## What you are asked to do
Each line below is to be copied exactly; images do not go into the copy.

Start of Data for review

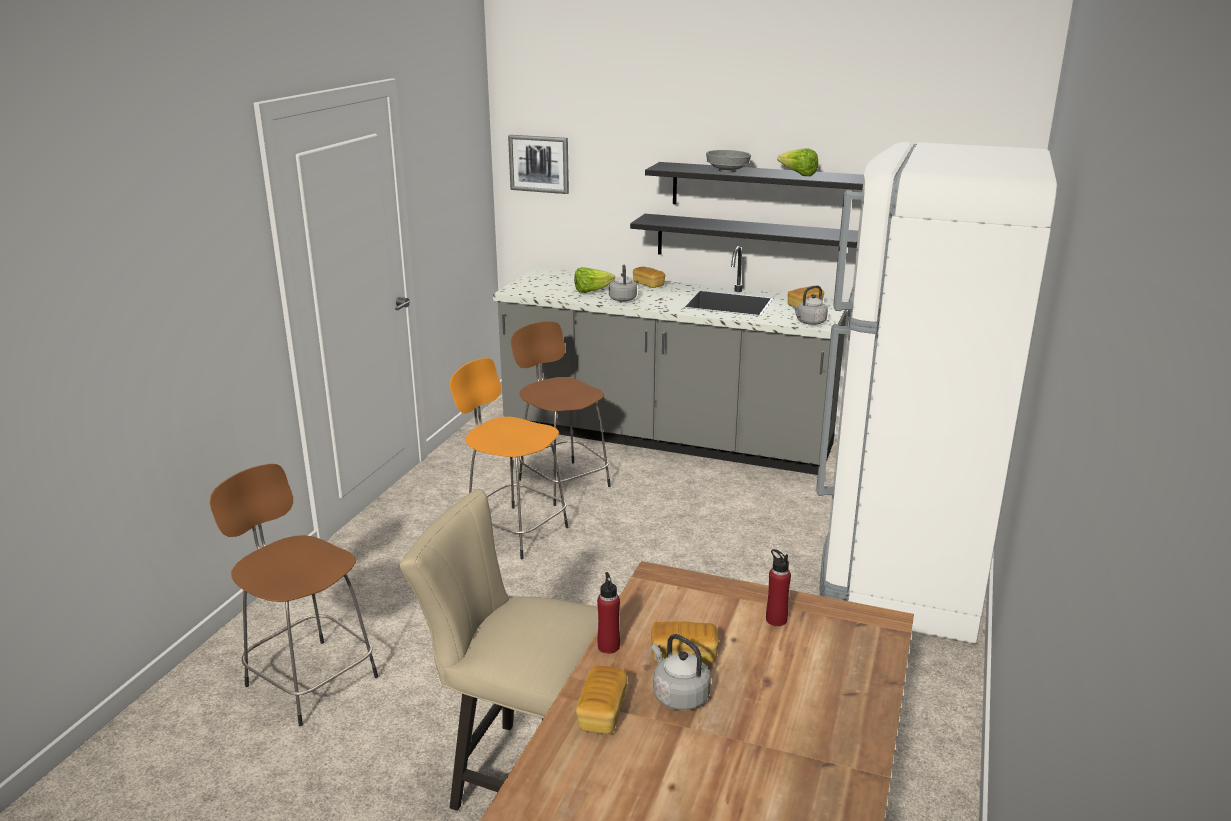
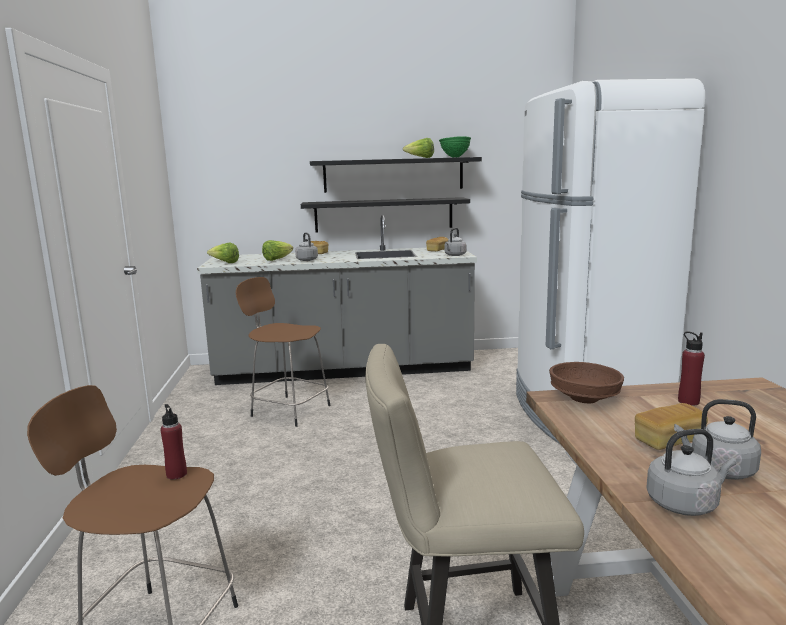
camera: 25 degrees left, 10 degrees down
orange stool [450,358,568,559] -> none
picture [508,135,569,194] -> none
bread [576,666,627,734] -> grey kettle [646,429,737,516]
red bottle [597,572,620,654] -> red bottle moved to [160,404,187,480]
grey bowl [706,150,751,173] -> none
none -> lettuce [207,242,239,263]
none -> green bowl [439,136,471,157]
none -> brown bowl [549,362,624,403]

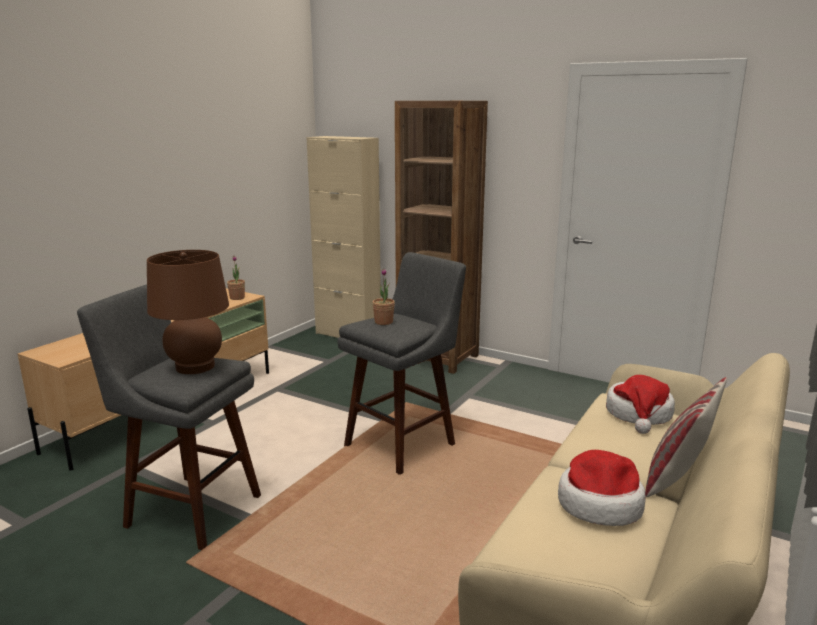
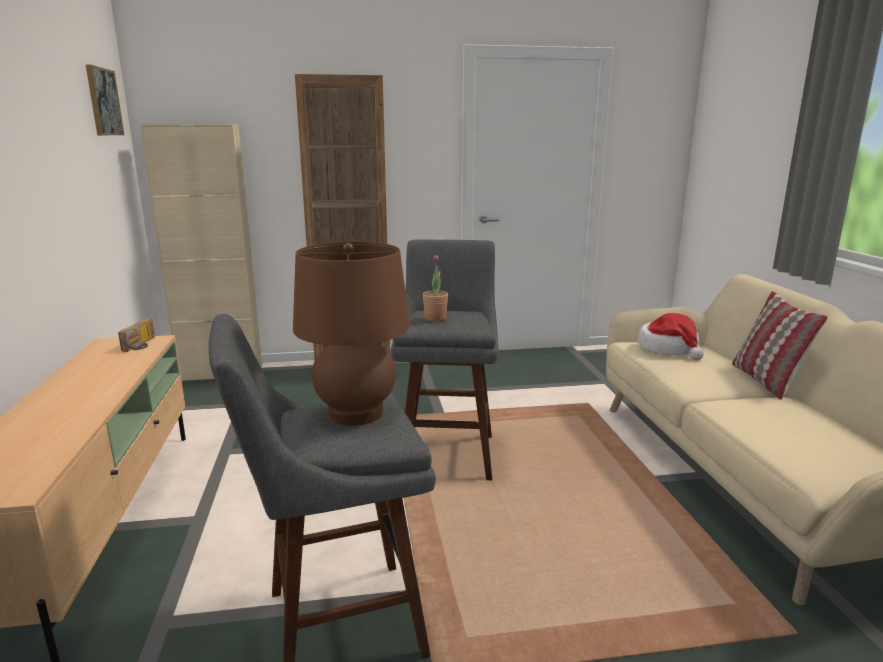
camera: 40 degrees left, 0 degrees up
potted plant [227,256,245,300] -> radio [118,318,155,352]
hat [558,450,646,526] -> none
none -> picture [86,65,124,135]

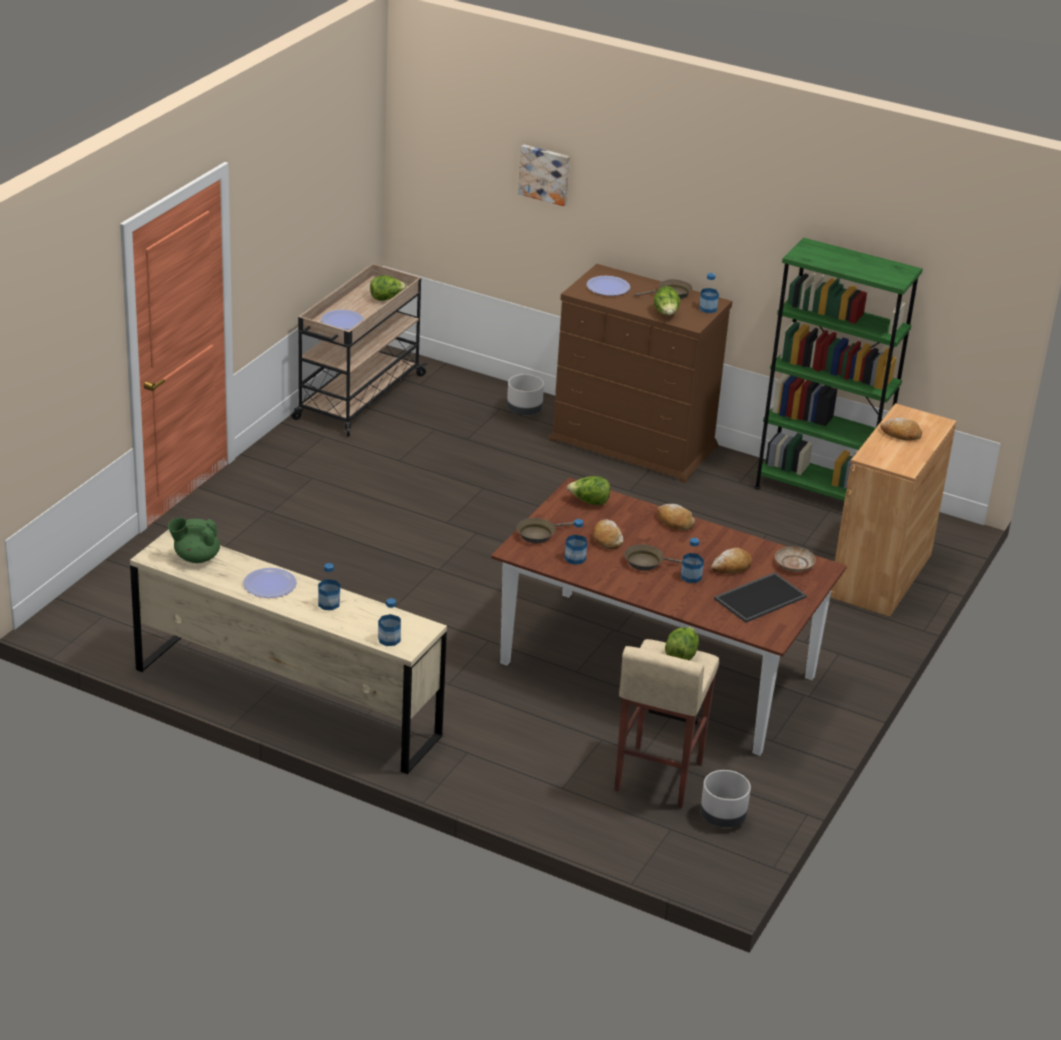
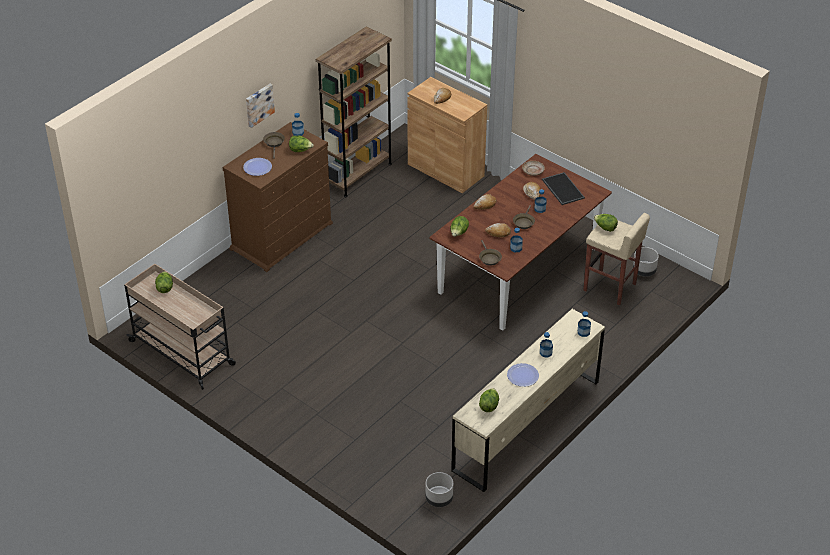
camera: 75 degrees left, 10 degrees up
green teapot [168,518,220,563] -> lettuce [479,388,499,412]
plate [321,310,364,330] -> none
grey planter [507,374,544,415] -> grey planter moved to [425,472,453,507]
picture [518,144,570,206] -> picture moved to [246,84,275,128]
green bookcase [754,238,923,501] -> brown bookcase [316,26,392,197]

End of Data for review

## Exercise output
camera: 25 degrees left, 10 degrees down
orange stool [450,358,568,559] -> none
picture [508,135,569,194] -> none
bread [576,666,627,734] -> grey kettle [646,429,737,516]
red bottle [597,572,620,654] -> red bottle moved to [160,404,187,480]
grey bowl [706,150,751,173] -> none
none -> lettuce [207,242,239,263]
none -> green bowl [439,136,471,157]
none -> brown bowl [549,362,624,403]

camera: 40 degrees left, 0 degrees up
potted plant [227,256,245,300] -> radio [118,318,155,352]
hat [558,450,646,526] -> none
none -> picture [86,65,124,135]

camera: 75 degrees left, 10 degrees up
green teapot [168,518,220,563] -> lettuce [479,388,499,412]
plate [321,310,364,330] -> none
grey planter [507,374,544,415] -> grey planter moved to [425,472,453,507]
picture [518,144,570,206] -> picture moved to [246,84,275,128]
green bookcase [754,238,923,501] -> brown bookcase [316,26,392,197]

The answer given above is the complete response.